When I was younger, I tested as INTP and as I got older I now consistently test INFP. I'm not sure if I just changed as my morals solidified (exiting teenagedom) and I came to understand myself, but I was just reading an article about INTP's social chameleon aspect (not knowing what to do in social situations and creating a temporary persona through imitation) and was finding it so relatable until I remembered I was F and not T. That article and this one both have a tendency to paint INTP as somewhat sinister (and also this one claiming INFPs are not able to be fluid or reflective in their beliefs) which seems a bit baised to me. I know they're meant to describe the strongest example without personal nuance, but I was glad to see people experiencing a similar progression when I scrolled down to the comments. I also think I tend to shift back towards INTP depending on what situation I'm in, what's necessary in the moment, or how I'm feeling, but both "modes" I would say are still true to me.

Logan the Labor Activist (not verified) says...

I went the other direction. When I was 15 and took the test (on a few websites showing people this cool new thing I found), I was ENFP when I was 15. I went through some crap, and my type changed to INFP when I was 18. Now I'm 24, and I consistently get INTP. 

 

Over time I went from ENFP to INFP to INTP. I got more reserved, lower energy, and I think a lot. I'm still as "in my own head" as always, though, to a fault. My personal experiences and reasoning pushed me from being generally supportive of capitalism and markets to being a stalwart labor union activist. There is power in a band of working folk.

 

As far as the INTP descriptions here, yeah, I do relate more to INTP overall here, especially the "grip". When I'm not in a stable economic situation, I get really emotional. If my basic needs are met and I have stability in my life, though, I become very staid and analytical.

Kay (not verified) says...

As someone who has tested for both of these, I can really see how the differences play out in my life.

like, I'm a huge fiction fan, but I also love analyzing things in fiction like sci-fy science and stuff.
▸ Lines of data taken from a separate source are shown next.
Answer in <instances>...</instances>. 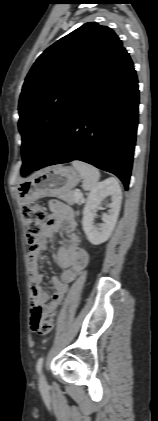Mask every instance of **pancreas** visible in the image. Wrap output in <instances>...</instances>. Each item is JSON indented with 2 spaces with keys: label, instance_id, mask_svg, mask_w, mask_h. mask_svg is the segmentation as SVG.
Instances as JSON below:
<instances>
[{
  "label": "pancreas",
  "instance_id": "cf45deb5",
  "mask_svg": "<svg viewBox=\"0 0 158 421\" xmlns=\"http://www.w3.org/2000/svg\"><path fill=\"white\" fill-rule=\"evenodd\" d=\"M62 199L64 201H66L67 203H69V204H78V205H81V204H83L85 202V199L84 198H77L74 195V192H69V193L64 194L62 196Z\"/></svg>",
  "mask_w": 158,
  "mask_h": 421
}]
</instances>
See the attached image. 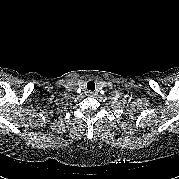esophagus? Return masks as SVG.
I'll return each mask as SVG.
<instances>
[{
	"instance_id": "obj_1",
	"label": "esophagus",
	"mask_w": 179,
	"mask_h": 179,
	"mask_svg": "<svg viewBox=\"0 0 179 179\" xmlns=\"http://www.w3.org/2000/svg\"><path fill=\"white\" fill-rule=\"evenodd\" d=\"M87 96L92 97V96H94V93H93V92H91V91H88V92H87Z\"/></svg>"
}]
</instances>
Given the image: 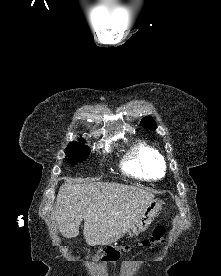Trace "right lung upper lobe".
<instances>
[{
  "label": "right lung upper lobe",
  "mask_w": 221,
  "mask_h": 276,
  "mask_svg": "<svg viewBox=\"0 0 221 276\" xmlns=\"http://www.w3.org/2000/svg\"><path fill=\"white\" fill-rule=\"evenodd\" d=\"M80 141H83V139L81 138V139H79ZM71 143H76L75 141H73V142H71Z\"/></svg>",
  "instance_id": "obj_1"
}]
</instances>
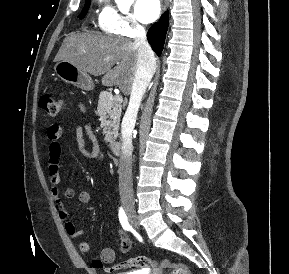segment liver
Wrapping results in <instances>:
<instances>
[{"label": "liver", "instance_id": "6515ba94", "mask_svg": "<svg viewBox=\"0 0 289 274\" xmlns=\"http://www.w3.org/2000/svg\"><path fill=\"white\" fill-rule=\"evenodd\" d=\"M137 58L138 47L127 39L72 32L64 39L54 61L66 60L91 75H104L103 85H116L127 95L132 89Z\"/></svg>", "mask_w": 289, "mask_h": 274}]
</instances>
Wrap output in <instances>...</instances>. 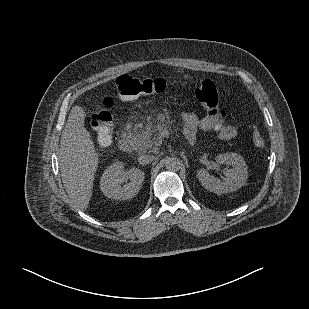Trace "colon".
<instances>
[{"label":"colon","instance_id":"colon-1","mask_svg":"<svg viewBox=\"0 0 309 309\" xmlns=\"http://www.w3.org/2000/svg\"><path fill=\"white\" fill-rule=\"evenodd\" d=\"M115 86L120 100L133 101L140 96L164 92L168 88V83L162 78L137 79L124 75L116 80ZM195 97L210 117L219 119L225 117V112L219 106V92L212 80H202L195 90ZM102 103L103 108L92 117L91 125L98 142L107 145L114 131L115 122L111 110L115 100L111 96H106ZM252 141L258 149H263L265 146L264 138L257 129L252 131Z\"/></svg>","mask_w":309,"mask_h":309}]
</instances>
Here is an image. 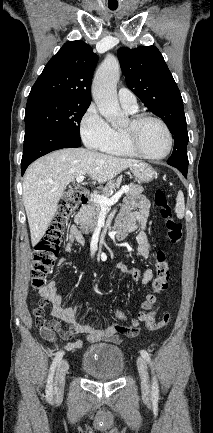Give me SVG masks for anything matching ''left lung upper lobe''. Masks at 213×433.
<instances>
[{
	"label": "left lung upper lobe",
	"mask_w": 213,
	"mask_h": 433,
	"mask_svg": "<svg viewBox=\"0 0 213 433\" xmlns=\"http://www.w3.org/2000/svg\"><path fill=\"white\" fill-rule=\"evenodd\" d=\"M120 66L127 86L162 118L174 135V148L168 162L188 167L186 147L189 141L180 91L164 58L155 46L118 49Z\"/></svg>",
	"instance_id": "1"
}]
</instances>
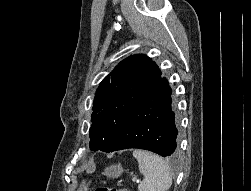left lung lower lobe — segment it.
Here are the masks:
<instances>
[{
	"mask_svg": "<svg viewBox=\"0 0 251 191\" xmlns=\"http://www.w3.org/2000/svg\"><path fill=\"white\" fill-rule=\"evenodd\" d=\"M172 90L159 78L137 103L108 152L138 148L163 157L178 152Z\"/></svg>",
	"mask_w": 251,
	"mask_h": 191,
	"instance_id": "obj_1",
	"label": "left lung lower lobe"
}]
</instances>
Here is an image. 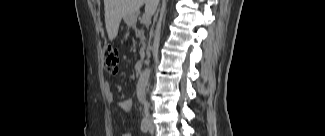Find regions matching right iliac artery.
I'll list each match as a JSON object with an SVG mask.
<instances>
[{"label":"right iliac artery","mask_w":325,"mask_h":136,"mask_svg":"<svg viewBox=\"0 0 325 136\" xmlns=\"http://www.w3.org/2000/svg\"><path fill=\"white\" fill-rule=\"evenodd\" d=\"M141 130L142 132L146 133L148 130V120L144 117L141 122Z\"/></svg>","instance_id":"1"}]
</instances>
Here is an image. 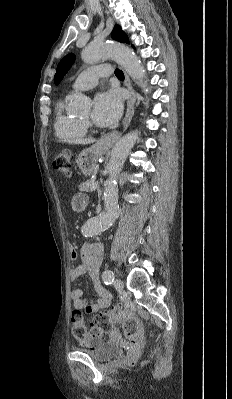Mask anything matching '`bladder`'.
<instances>
[{"instance_id": "bladder-1", "label": "bladder", "mask_w": 232, "mask_h": 399, "mask_svg": "<svg viewBox=\"0 0 232 399\" xmlns=\"http://www.w3.org/2000/svg\"><path fill=\"white\" fill-rule=\"evenodd\" d=\"M83 352L97 361H106L119 356L122 353V349L116 342L109 340Z\"/></svg>"}]
</instances>
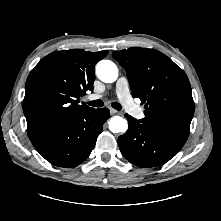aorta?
Returning <instances> with one entry per match:
<instances>
[{
	"label": "aorta",
	"instance_id": "762f6f07",
	"mask_svg": "<svg viewBox=\"0 0 221 221\" xmlns=\"http://www.w3.org/2000/svg\"><path fill=\"white\" fill-rule=\"evenodd\" d=\"M97 77L105 83H113L118 78L117 66L109 60H102L96 65ZM109 129L113 133H124L128 129L126 119L120 116H114L109 121Z\"/></svg>",
	"mask_w": 221,
	"mask_h": 221
}]
</instances>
I also am very unaware of my body like 1/2 the time (adhd does that to you), but when I am aware of it comfort is a big deal. I also just cannot be bored. Like ever.

and I feel like my values are either rigid or whatever depending. Like I don't really care about it or I have an opinion that can't be changed.

idk this was just very interesting to read as someone who is a mix!

melbob72 (not verified) says...

I’m an INTP or ENTP - haven’t decided yet - and have a friend who is a textbook INFP. We get on alright but our personalities often clash, and I don’t have this problem with anyone else. 

For example, today we were talking about voting tactically and she said “why don’t you just vote for who you want to vote for?”. I responded saying I didn’t have a good chance of winning if I did that and you have to be tactical about it (game theory and all that) and she seemed very annoyed about it (“I’ll use my vote how I want. Politics is an evil game and I want no part of it. Yadayada.”). In turn her lack of recognition of any kind of logic or recognition of the facts - particularly the constant stubborness and unwillingness to hear anyone out - annoyed me. Also labelling politics as an “evil game” may be valid but doesn’t change the fact that it exists and you’re not doing anything to make it go away or change. 

Do INTP and INFP personalities often clash? I tend to get on pretty well with most of the others.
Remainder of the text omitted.